No indication for ribosome stalling on cognate codons upon loss of ArgRS and/or GlnRS from the MSC. (A–D) Analysis of ribosome footprints for pausing on arginine or glutamine codons. wt: wildtype 293T cells, ΔLZ: 293T cells expressing only the truncated version of ArgRS lacking the N-terminal leucine zipper (LZ), LZ_mCer: ArgRS LZ fused to mCerulean.
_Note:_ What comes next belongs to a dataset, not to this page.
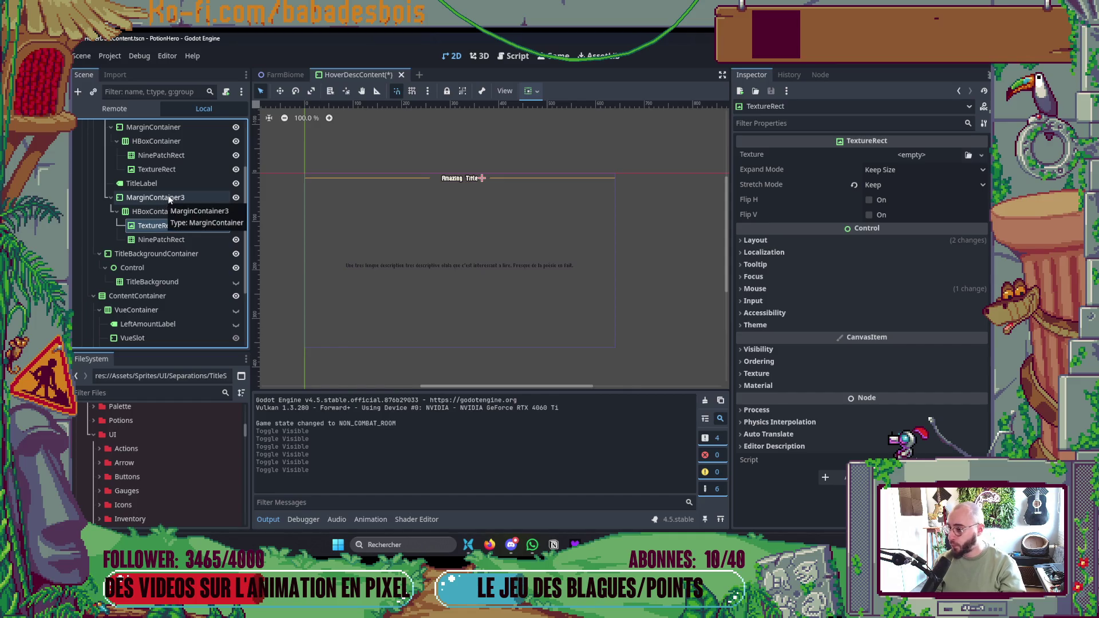
click(170, 174)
Three repeats. (A, B) Observed ribosome occupancy versus expected occupancy based on genetic codon usage in the E, P, and A-site of the ribosome in arginine (A) and glutamine (B) codons calculated from ribosome footprints. (C, D) Percentage of arginine (C) and glutamine (D) codons among all codons with a pause score P ≥ 10 calculated from ribosome footprints.

Figure 6.

Loss of ArgRS leucine zipper lowers nuclear levels of MSC aaRSs. (A, B) Arginyl-tRNA synthetase, ArgRS. Glutaminyl-tRNA synthetase, GlnRS. Lysyl-tRNA synthetase, LysRS. Methionyl-tRNA synthetase, MetRS. Glycyl-tRNA synthetase, GlyRS. Tyrosyl-tRNA synthetase, TyrRS. GAPDH: cytoplasm loading control. Histone H3: nuclear loading control. Western blots were imaged with different exposures for cytoplasmic and nuclear fractions. (A) Western blot of cytoplasmic and nuclear fraction from wildtype cells and cells with truncated ArgRS (ΔLZ). (B) Western blot of the cytoplasmic and nuclear fraction from wildtype cells, cells with truncated ArgRS (ΔLZ), and ΔLZ cells expressing ΔLZ_mCer.